Stored data entries

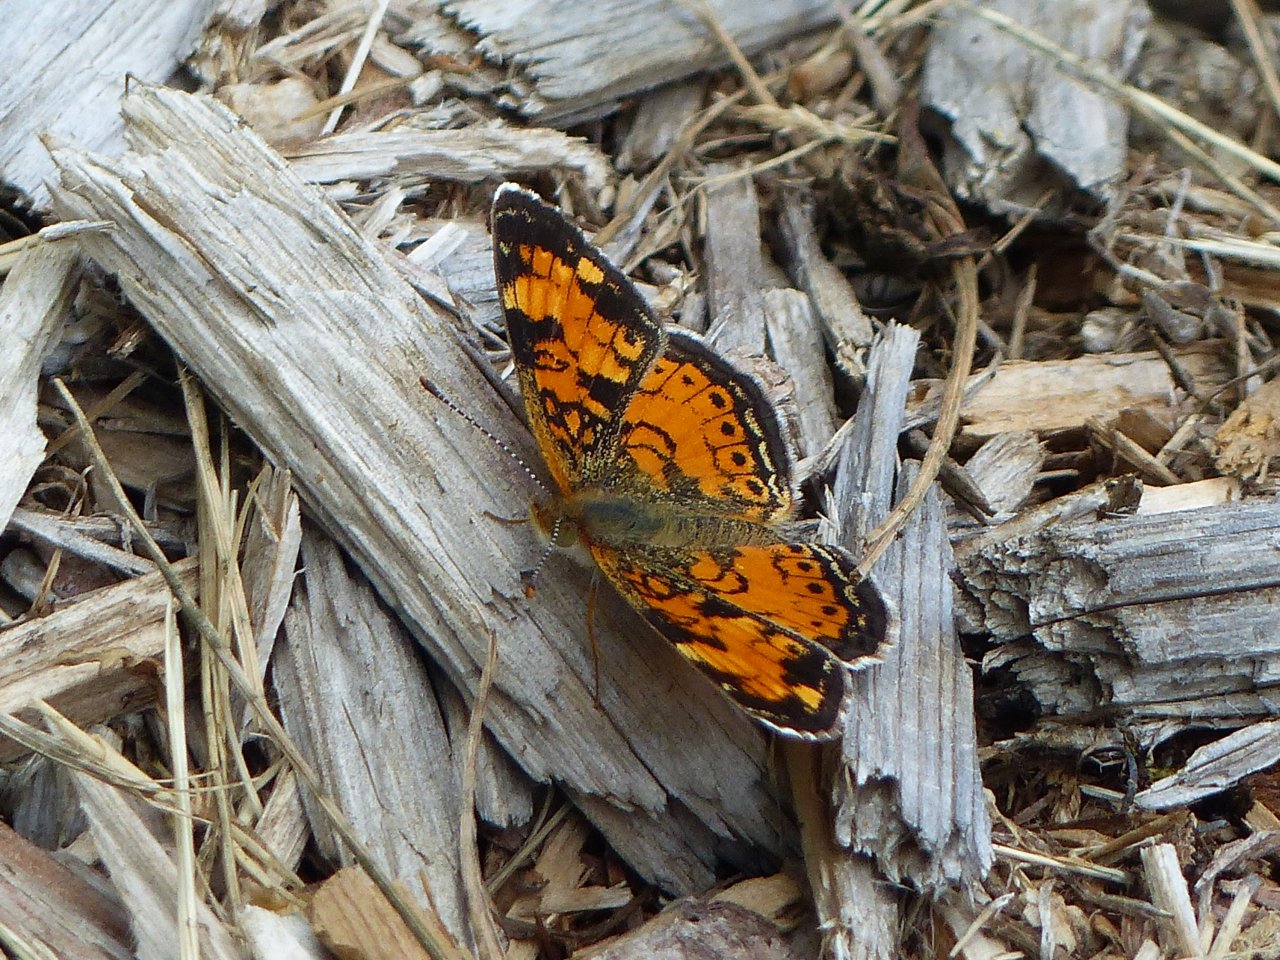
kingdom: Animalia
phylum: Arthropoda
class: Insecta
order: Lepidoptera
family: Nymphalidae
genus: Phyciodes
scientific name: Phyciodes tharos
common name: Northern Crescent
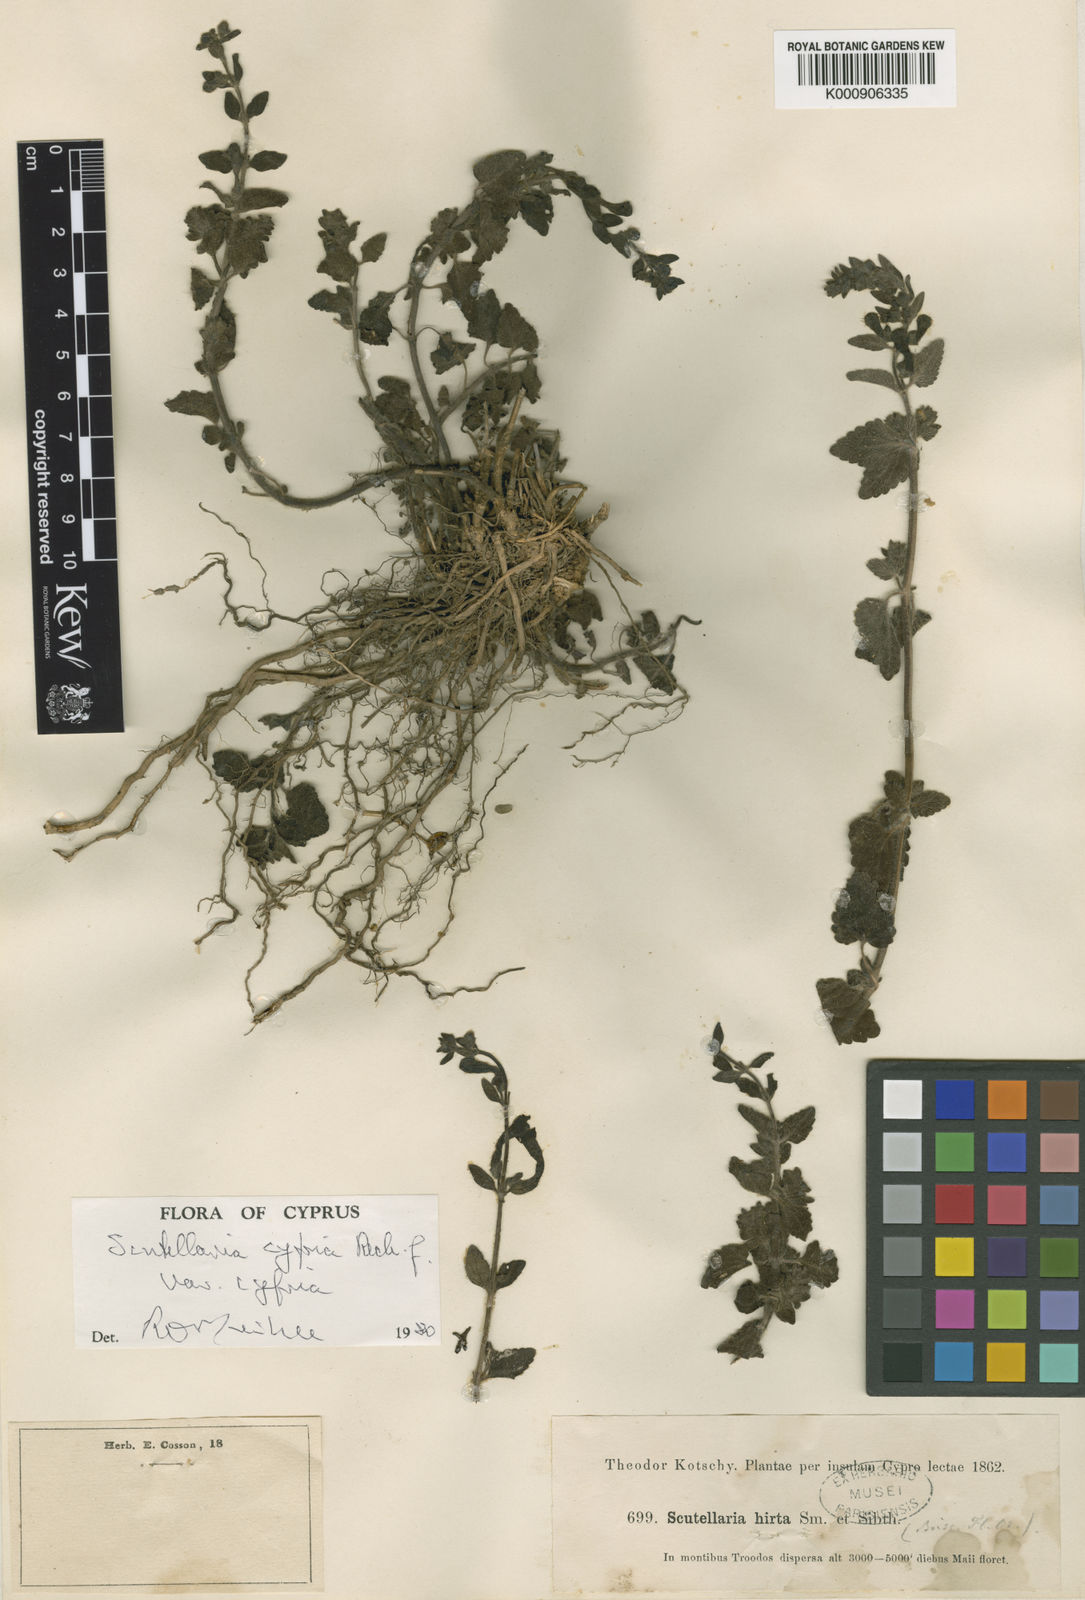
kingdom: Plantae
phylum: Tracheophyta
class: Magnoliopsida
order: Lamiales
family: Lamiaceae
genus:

▶ **What needs to be done**
Transcribe the text of every entry above word for word, omitting the pictures.

▶ **Task solution**
kingdom: Animalia
phylum: Arthropoda
class: Insecta
order: Lepidoptera
family: Nymphalidae
genus: Phyciodes
scientific name: Phyciodes tharos
common name: Northern Crescent
kingdom: Plantae
phylum: Tracheophyta
class: Magnoliopsida
order: Lamiales
family: Lamiaceae
genus:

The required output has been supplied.